# Some new projects-TOFC car and 53' Container Chassis



## yutzk (Jan 2, 2008)

Heres my two newest projects. The first is the TOFC I setup. Its basically a LGB flat I picked up really cheap at the ECLSTS so I got it home and repainted it into a TTX color scheme more or less ( decals coming when I have more I need made). 

Stole the trailer hitch itself from one of the Roadrailer couplermates and made the hitch out of some brass pieces. I couldve went real technical with the hitch but i didnt. 










And heres a crappy picture of the 53' container chassis i started yesterday. Got the pieces together and threw a coat of black paint on it which is drying. I need to put the other wheelset on yet but it was in the gluing department when the picture was taken.


----------



## Dr G (Jan 16, 2008)

Love the trailer, where did you get it and what scale is it (1:32, 1:24 or 1:29). 

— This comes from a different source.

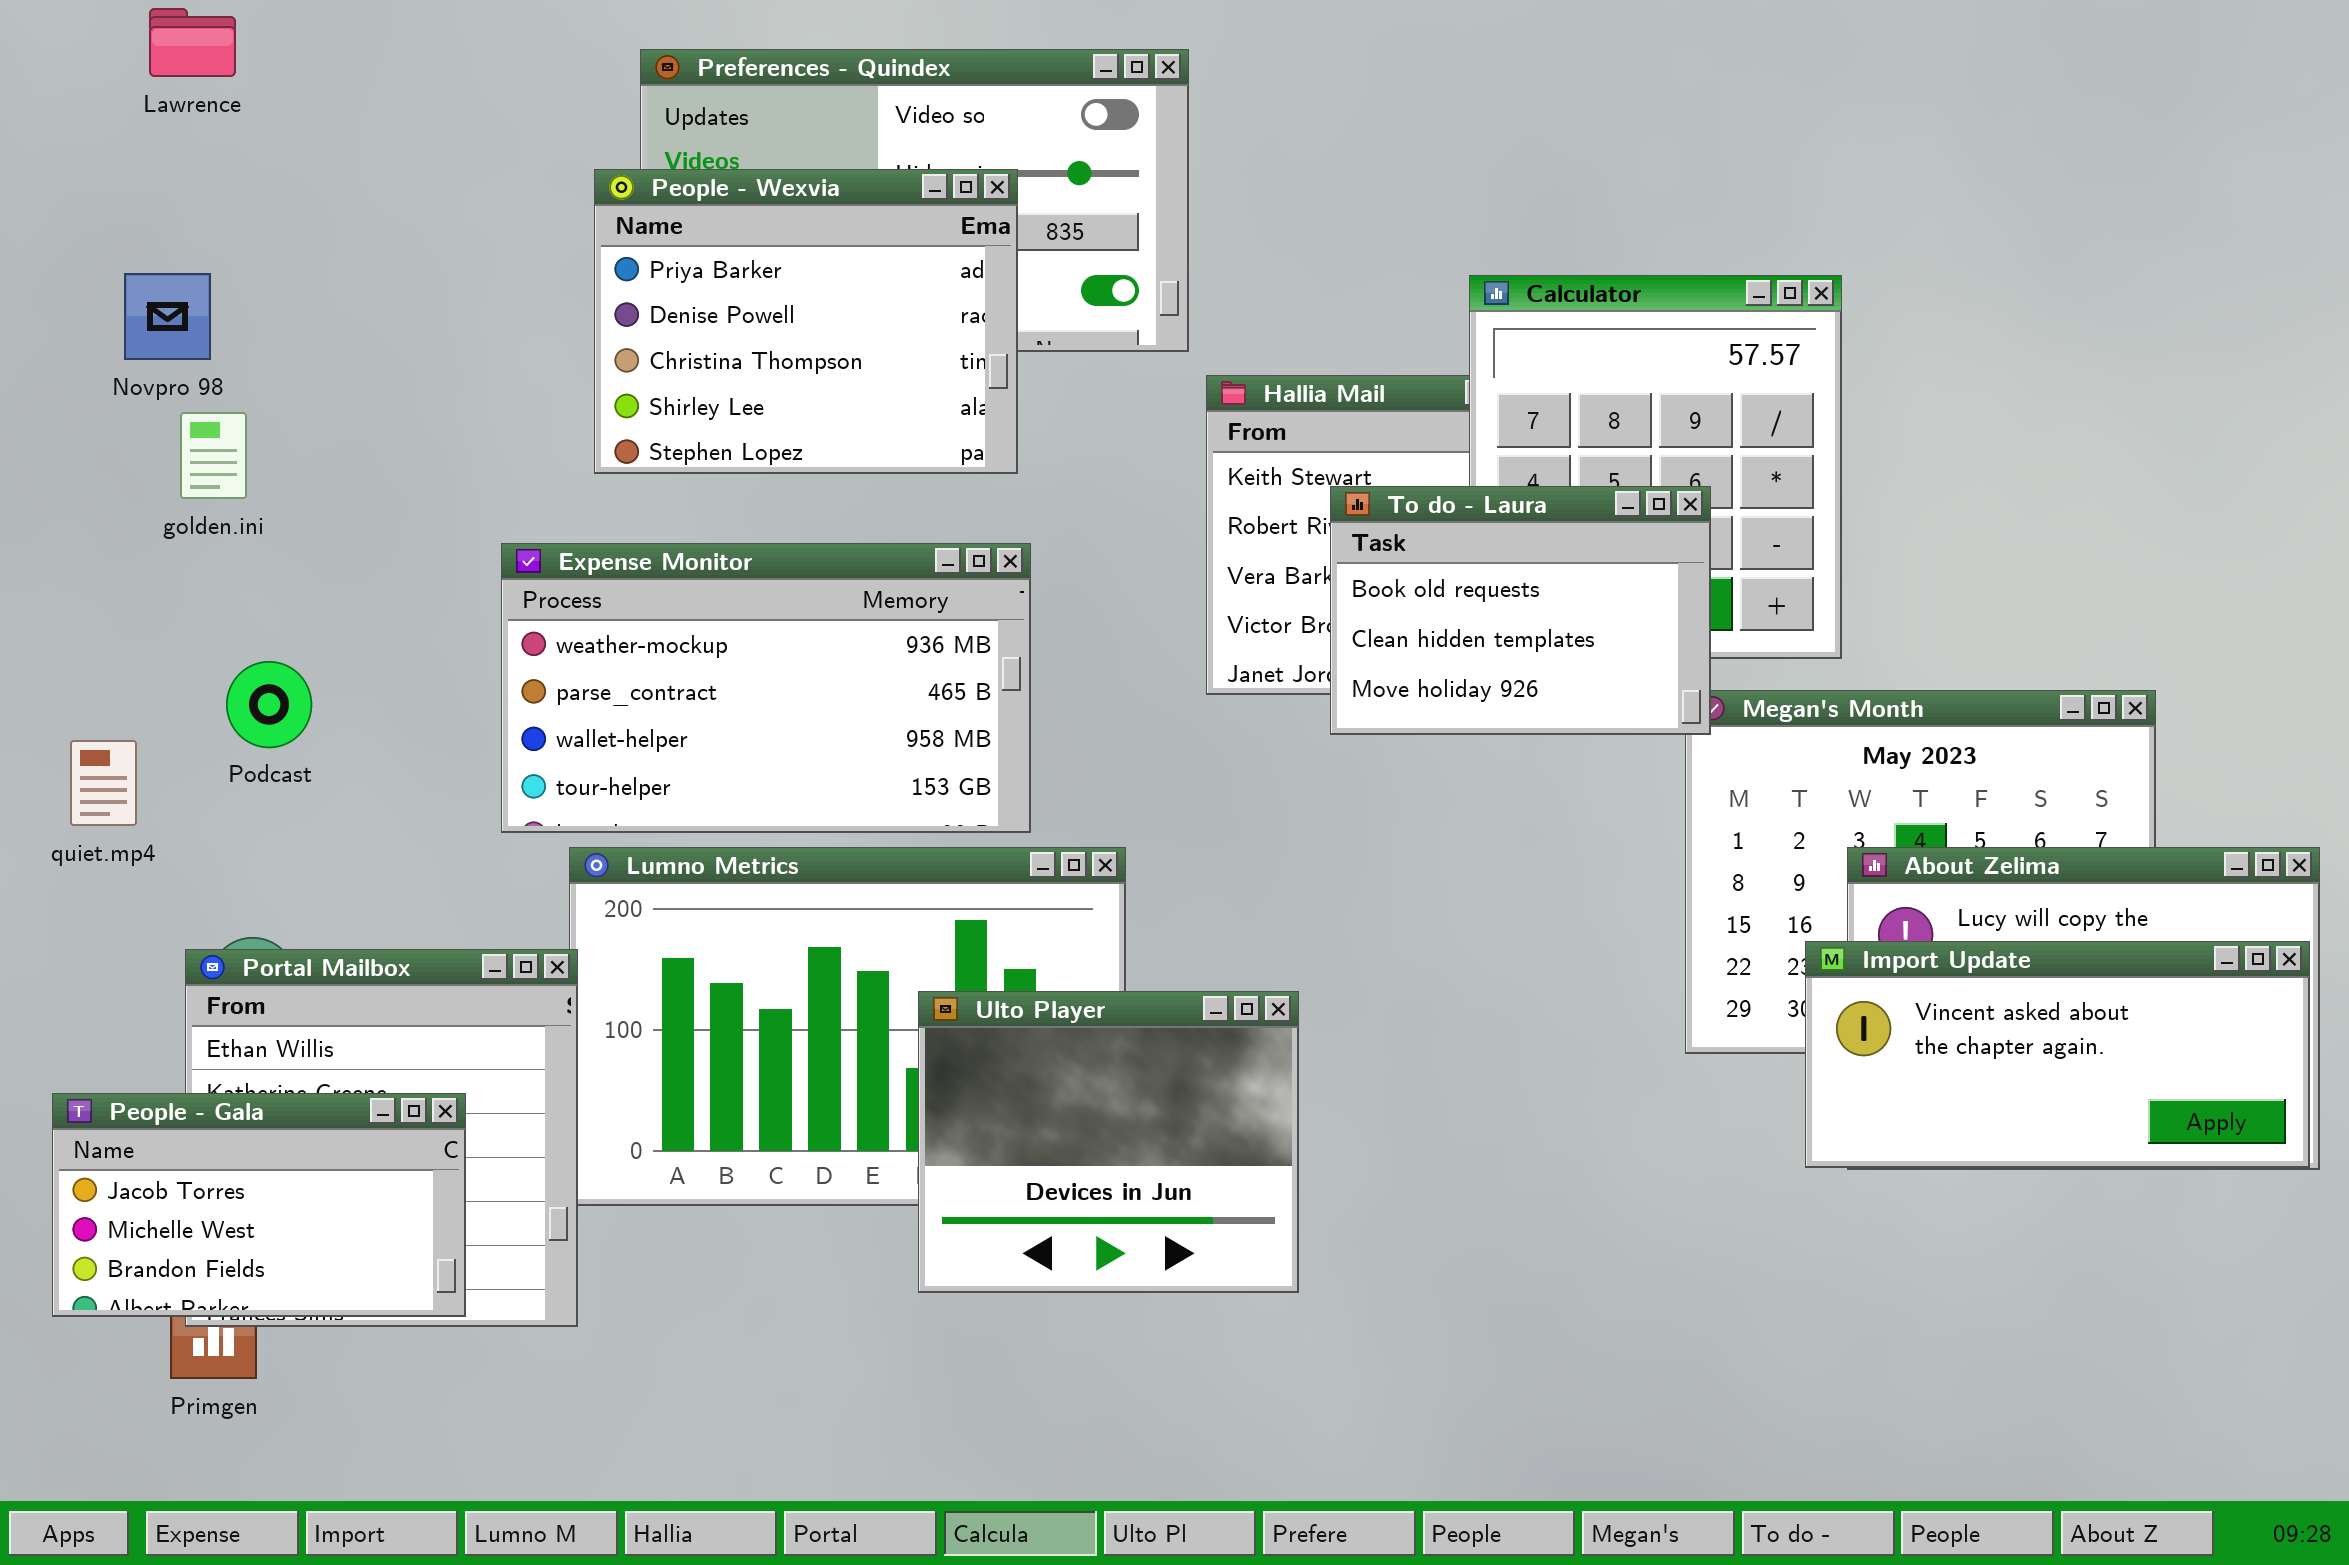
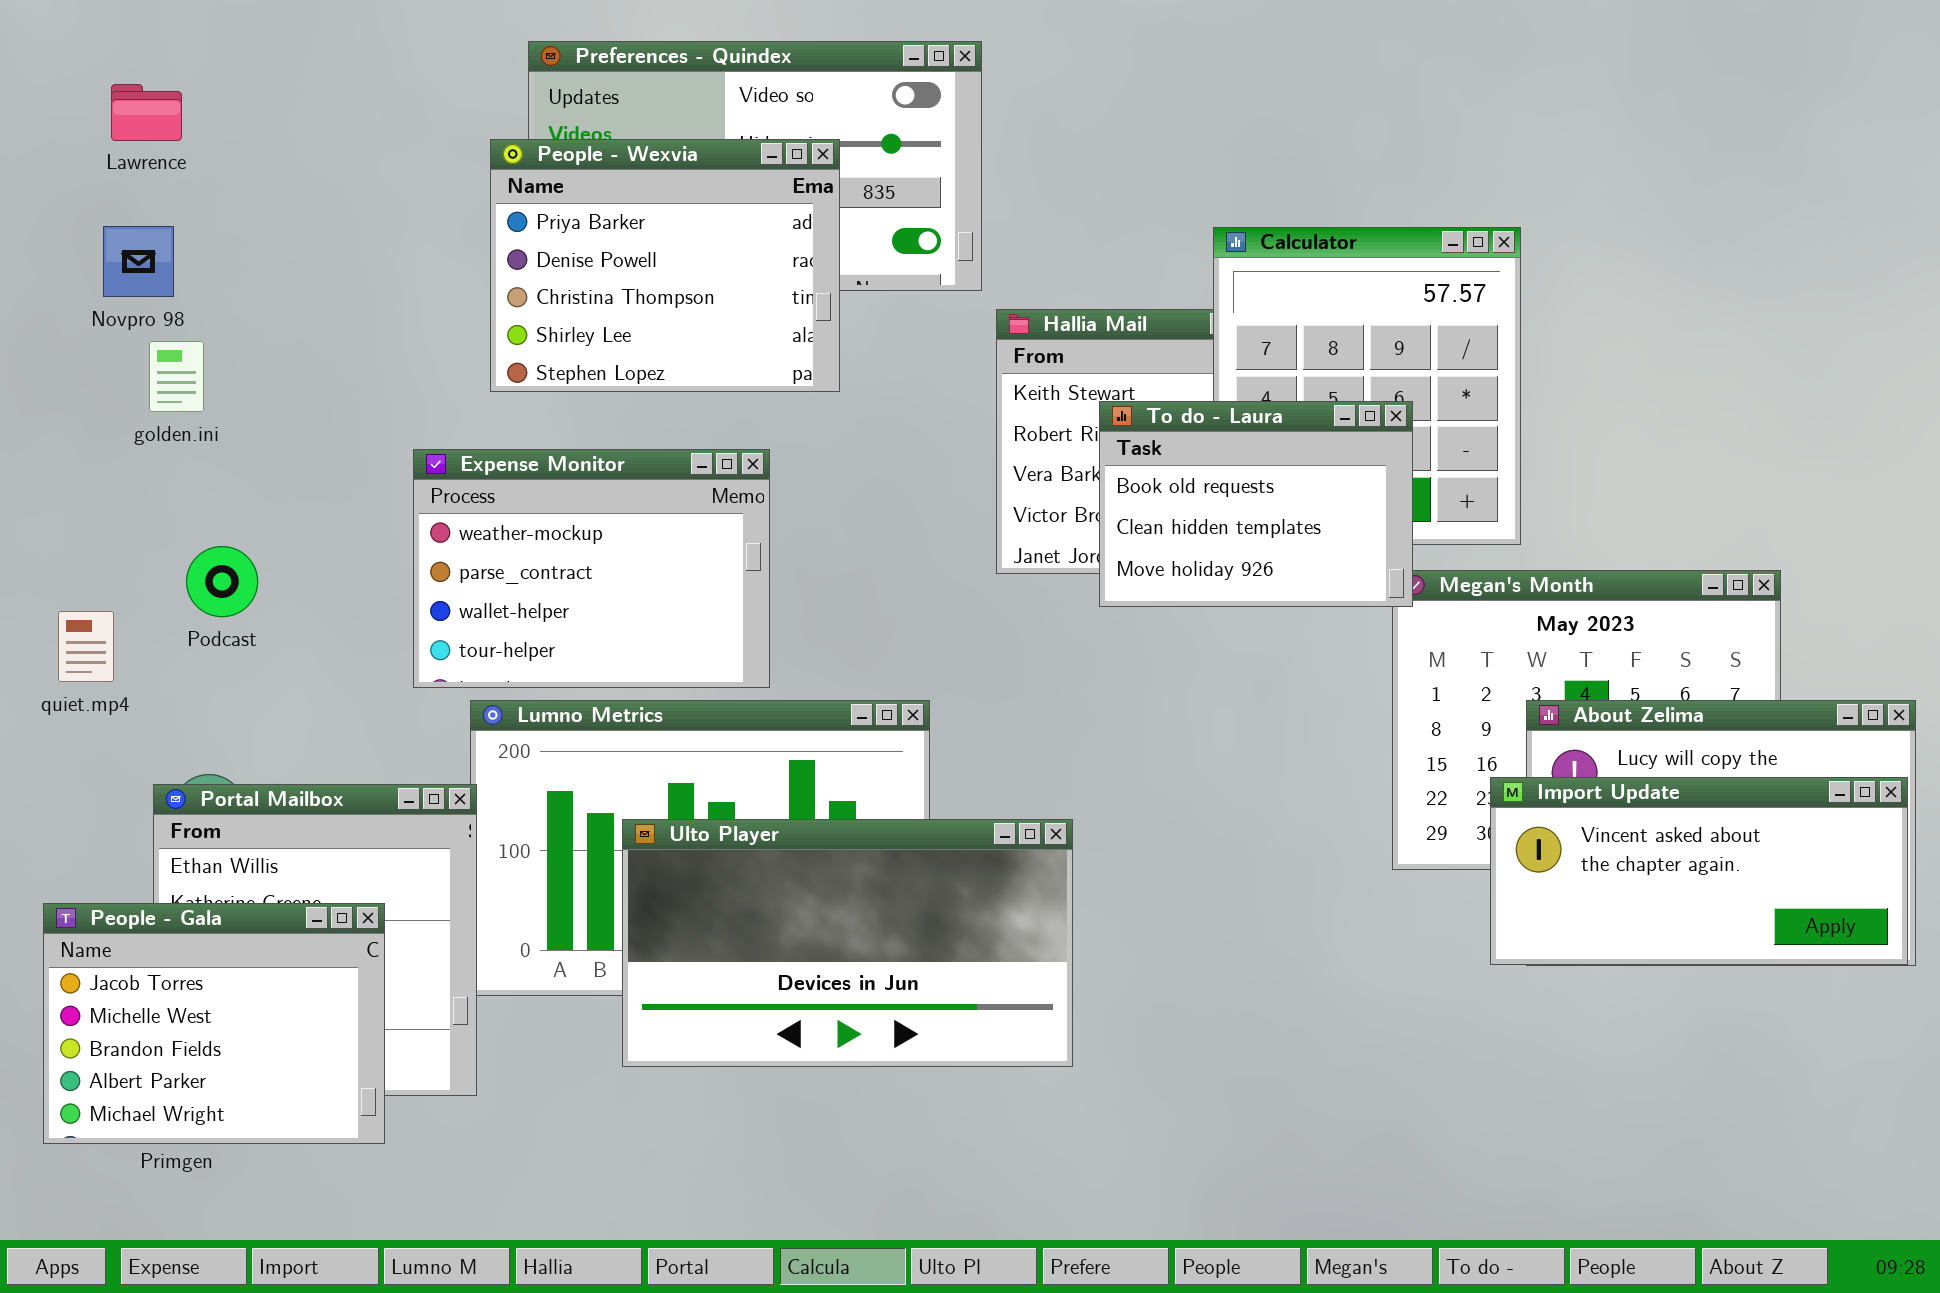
Lawrence: [149,8,236,77] -> [111,84,182,141], moved
Expense Monitor: [501,543,1031,833] -> [413,449,770,688], resized
Ulto Player: [918,991,1299,1293] -> [622,819,1073,1067], resized
People - Gala: [52,1093,466,1317] -> [43,903,385,1144], resized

The container chasis is great as well, Ive seen them tilted upright and stacked at the port. They seem to come in many colors, baised on the owners. FEC even transports the container on a chasis on a flat car--seems redundant, but I guess it is easier to deliver if the destination does not have a chases. Guess at some point they would have to ship back the empty chasis? 

Matt


----------



## yutzk (Jan 2, 2008)

The trailer is actually one of Aristo's Roadrailers that I de-trucked and took all the Roadrailer pieces off of. I bought a Roadrailer 3pk at the ECLSTS for a decent price and took off the trucks. 
I think they are 1/29th. I really want to find some more of them as I really do like how they look. 

NS transports their chassis's around on a TOFC flat that has a racking setup made up. Each one has 4 slots for chassis. Usually tack them onto the ends of the hot intermodals up my way. 

I'll probably make a 20 footer next as that should be entirely too easy! Though I do need to find a source for wheelsets first!


----------